Posted at The Daily Kos.
Three months ago, journalist Michael Isikoff noted the disturbing "Double Standard" in White House Leak Inquiries. But now it's not just the Executive Branch. Josh Gerstein of Politico just published an article on how a judge ruled that the Justice Department can keep secret names of its own lawyers who leak classified information.
It is indisputable that the Obama, via the Holder Justice Department, has brought more "leak" prosecutions than any presidential Administration, ever.
To add hypocrisy to the injury of selective and malicious prosecutions of Shamai Liebowitz, Thomas Drake, Stephen Kim, and Jeffrey Sterling--the Justice Department's own attorneys are immune from the "war on leaks."
U.S. District Court Judge Maxine Chesney ruled last week that the Justice Department does not have to disclose the identities of two lawyers who were found by the Office of Professional Responsibility (OPR) to have intentionally disclosed classified information to the media in 1996.
This is rank hypocrisy and the putrid stench is overwhelming.
The Justice Department's vicious war on leaks does not extend to its own lawyers who did exactly--or worse than--what Drake and the others allegedly did. (To highlight the injustice here, Drake never leaked classified information to a reporter and is not actually charged with leaking classified information.)
Could this hypocrisy be because the two Justice Department lawyers are an assistant director in charge at the FBI and an AUSA detailed to serve as the acting head of a DOJ component? When I was an ethics attorney at the Justice Department, I leaked UNCLASSIFIED information evidencing serious government misconduct in the case of "American Taliban" John Walker Lindh and was rewarded with, among other things, criminal investigation, referral to the state bars in which I'm licensed (still pending 8 years later in DC), and placement on the "No-Fly List."
"Oh, but that was under Bush," people used to tell me. "It will get better when Obama is in office." Well, here's a news flash: it has gotten worse. While Bush harassed whistleblowers unmercifully, Obama is trying to put them in jail.
DOJ is incapable of handling attorney misconduct. In a transparent attempt to feign the illusion that it is willing to police itself, this week, Attorney General Eric Holder announced the creation of a Professional Misconduct Review Unit to rule on certain attorney discipline cases arising from OPR.
This new office is completely redundant. According to the Justice Department's website, OPR's mission is
to investigat[e] allegations of misconduct involving Department attorneys that relate to the exercise of their authority to . . . provide legal advice.
But, as evidenced most vividly by its totally unorthodox investigation of the authors of the infamous "torture memos," it allowed the targets of the investigation to review and soften the report against them, and they faced no disciplinary action whatsoever. As further evidence of how this new office will be even more anemic than OPR, Holder has appointed his chief of staff to run it.

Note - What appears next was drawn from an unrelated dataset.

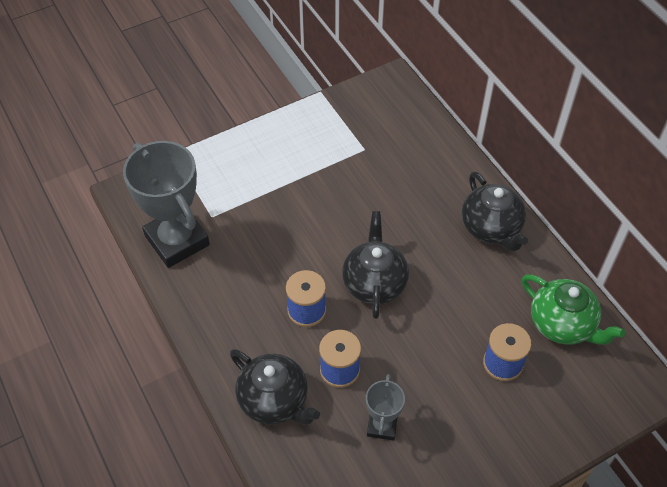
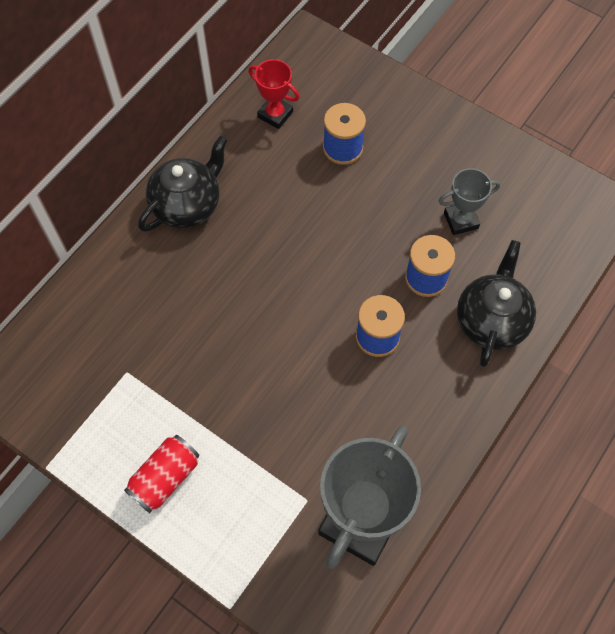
camera: 115 degrees left, 10 degrees up
black teapot [342,211,409,319] -> none
green teapot [522,274,625,345] -> red trophy [249,59,299,129]
none -> red can [124,435,199,513]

Contrary to OPR's own policies, it hastily and vindictively forwarded my case to the state bars in which I'm licensed absent a finding of "professional misconduct," much less a finding of "intentional misconduct or reckless disregard of an applicable standard or obligation"--the benchmark that OPR uses. Instead, OPR referred me to the bar disciplinary authorities for "possible misconduct." The "intentional misconduct or reckless disregard" standards are exactly what the NEW ethics office is tasked with enforcing.
Although the Maryland Bar dismissed the charges against me in 2005, my referral to the D.C. Bar (the same Bar to which torture architects Yoo and Bybee would have been referred) is still pending after eight years.
Torture lawyers get a pass. The mystery FBI assistant director and DOJ component head get a pass. But I got slammed for blowing the whistle. And now the Justice Department is prosecuting Drake for the same reason: he revealed illegalities and gross waste by NSA. And Stephen Kim (who revealed information that it was indisputably in the public's interest to know--North Korea was going to set off a test nuclear bomb.) And Shamai Liebowitz, who said during his sentencing that he felt he was witnessing illegal conduct.